Zur Rache scharten sich die Mannen des hohen Königs Siegmund;
mit Mühe hielt Kriemhild sie vor einer übereilten Tat zurück. Um
den Mörder zu erkennen verlangte sie, daß nach altem Bahrrecht
alle Jagdgenossen an der im Dome aufgebahrten Leiche vorübergehen
sollten: als Hagen dem Ermordeten sich näherte, da bluteten dessen
Wunden von neuem und machten dadurch den Mörder offenbar.
Ohnmächtig Rache zu üben, kehrte der König Siegmund zurück
in sein Reich, Kriemhild aber ließ sich beim Grabe Siegfrieds eine
Wohnung bauen. Dort lebte sie der Trauer um den Geliebten und
dem Gedanken an furchtbare Rache.
d) Kriemhilds Rache.
A.
Vierthalb Jahre sprach Kriemhild kein Wort mit ihrem Bruder
Günther; Hagen erschien nie vor ihrem Angesichte. Als sie aber
den unermeßlichen Schatz an rotem Gold und edlem Gestein, den
Nibelungenhort, den einst Siegfried ihr zur Morgengabe geschenkt, her¬
beiführen ließ und mit vollen Händen Armen und Reichen davon
spendete, da entriß ihr Hagen, aus Furcht, sie wolle sich dadurch
einen Anhang gewinnen, den Schatz und versenkte ihn in den Rhein.

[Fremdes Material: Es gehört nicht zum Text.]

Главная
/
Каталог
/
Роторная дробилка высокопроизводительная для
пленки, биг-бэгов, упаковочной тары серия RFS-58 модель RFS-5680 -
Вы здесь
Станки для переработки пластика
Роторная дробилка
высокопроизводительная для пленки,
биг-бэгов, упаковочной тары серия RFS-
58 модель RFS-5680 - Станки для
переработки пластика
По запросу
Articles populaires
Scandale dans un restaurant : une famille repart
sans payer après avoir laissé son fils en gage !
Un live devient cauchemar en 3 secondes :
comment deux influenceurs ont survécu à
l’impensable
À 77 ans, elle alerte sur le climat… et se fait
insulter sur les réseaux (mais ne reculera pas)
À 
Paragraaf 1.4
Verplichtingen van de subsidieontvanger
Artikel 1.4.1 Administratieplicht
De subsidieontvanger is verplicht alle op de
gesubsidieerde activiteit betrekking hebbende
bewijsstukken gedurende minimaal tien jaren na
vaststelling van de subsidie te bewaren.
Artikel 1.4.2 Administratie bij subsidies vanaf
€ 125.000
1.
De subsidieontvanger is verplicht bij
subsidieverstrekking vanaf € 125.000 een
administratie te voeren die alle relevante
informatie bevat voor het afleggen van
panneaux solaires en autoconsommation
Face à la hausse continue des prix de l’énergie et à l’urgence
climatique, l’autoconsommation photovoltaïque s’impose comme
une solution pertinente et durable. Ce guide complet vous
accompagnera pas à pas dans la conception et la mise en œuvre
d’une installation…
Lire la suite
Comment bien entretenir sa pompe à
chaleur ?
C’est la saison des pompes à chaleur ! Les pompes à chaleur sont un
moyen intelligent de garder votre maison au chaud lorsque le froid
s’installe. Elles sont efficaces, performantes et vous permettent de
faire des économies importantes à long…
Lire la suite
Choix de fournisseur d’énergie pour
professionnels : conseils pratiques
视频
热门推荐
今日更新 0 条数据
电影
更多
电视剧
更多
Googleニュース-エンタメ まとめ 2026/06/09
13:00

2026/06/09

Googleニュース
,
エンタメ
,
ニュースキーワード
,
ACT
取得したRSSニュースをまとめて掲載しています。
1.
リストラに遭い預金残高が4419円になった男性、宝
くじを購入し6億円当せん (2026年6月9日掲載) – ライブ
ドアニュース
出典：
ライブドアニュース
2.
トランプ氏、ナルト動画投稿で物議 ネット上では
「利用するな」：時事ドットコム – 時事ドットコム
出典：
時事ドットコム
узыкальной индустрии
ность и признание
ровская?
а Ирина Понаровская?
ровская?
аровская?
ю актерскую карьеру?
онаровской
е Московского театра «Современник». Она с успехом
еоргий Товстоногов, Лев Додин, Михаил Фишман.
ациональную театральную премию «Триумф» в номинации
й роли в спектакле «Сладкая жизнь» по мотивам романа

Von nun an führten die Burgunden selbst den Namen Nibelungen
und an sie heftete sich auch der geheimnisvolle Fluch, der auf dem
Golde lag.
Dreizehn Jahre vergingen: da warb der Hunnenkönig Etzel,
dessen Gemahlin Frau Helche gestorben war, um die edle Kriemhild
und schickte zu diesem Zwecke den Markgrafen von Bechelaren, Rüdeger,
mit großem Gefolge nach Worms. Als Rüdeger der Witwe Siegfrieds
schwur, wenn ihr jemand ein Leid antue, wolle er der erste sein
das zu rächen, da reichte sie ihm die Hand zum Zeichen der Zusage
und zog nach dem Hunnenlande im fernen Osten.